I came around a curve and into a long downslope, and Pyramid Lake was there ahead—so suddenly that the effect was almost startling. It was as I remembered it: pale blue, glass smooth, somehow unreal, so that in the first moment you saw it, it struck you as a desert mirage; surrounded by more of the stark brown hills, with a bare pyramid-shaped island and a bunch of little islets jutting up off the east shore. The last time I’d been here it had been summer and those islands were alive with thousands of gray and white birds—migratory waterfowl, mostly pelicans. Pyramid Lake was a nesting ground for them in the summer months. Now the islands were deserted, and so was the lake itself except for a handful of widely scattered boats.
As I came down to the shoreline I could see the buildings of Sutcliffe along the west shore—but that first impression of strangeness lingered in my mind.

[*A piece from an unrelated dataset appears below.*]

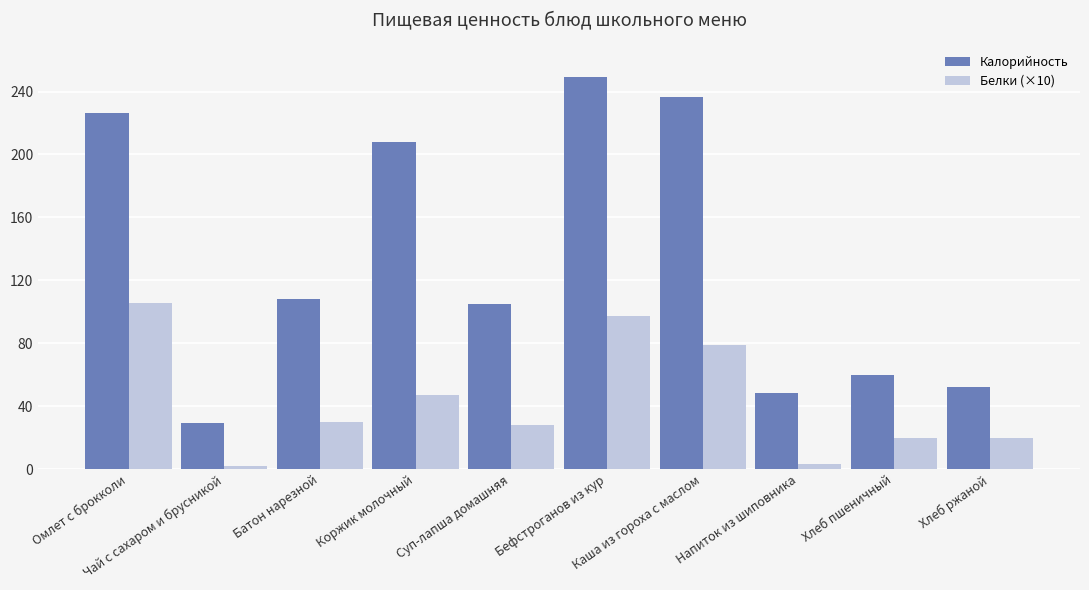

What are all the series names shown in the legend?

Калорийность, Белки (×10)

There was something prehistoric about this whole area, as if in some elemental way it had been untouched by the passage of time and the rise of civilization, like the mountaintop in
Lost Horizon.
I would not have been very surprised to see a Tyrannosaurus rex pop up from behind one of the low brown hills.
At the bottom of the downslope, 445 joined another road that ran both ways along the rim of the lake. I turned left, toward Sutcliffe. It seemed even warmer here than on the drive out; the thin, dry desert wind blowing in through the open window smelled of sage and held the promise of a blazing summer. The sky looked more white than blue, not with clouds but with a milky sun-glare, like an alkali flat turned upside down.
The village was small, maybe a hundred buildings clustered on flatland extending back from the water’s edge. Most of the buildings looked to be private housing, with an air of newness about them that was enhanced by several big satellite TV dishes. On the near side was a public boat-launching facility and fishing access. I passed a structure that housed the Pyramid Lake Tribal Enterprises, dispenser of fishing licenses; then there was a road leading down into the village proper—an oasis of trees, a small trailer park, a public campground. And a weathered, clapboard building with a roof sign—DENHAM’s—and a lot of small signs plastered across its face:
Slots. Pool
.
Video Arcade. Groceries. Liquor. Fishing Tackle and Marine Supplies
.
I parked and went into the store. The interior was cut into two halves: the left half a saloon with dance floor, the advertised pool tables and video arcade, and a short bar at which two Indians were deep in conversation with an Anglo bartender; the right half, beyond a wall covered with photos of fishermen and their catches, contained the groceries and marine supplies. The only person in the grocery half was a gaunt, gray-haired woman behind the checkout counter. Not an Indian, unless she was of lightly mixed blood.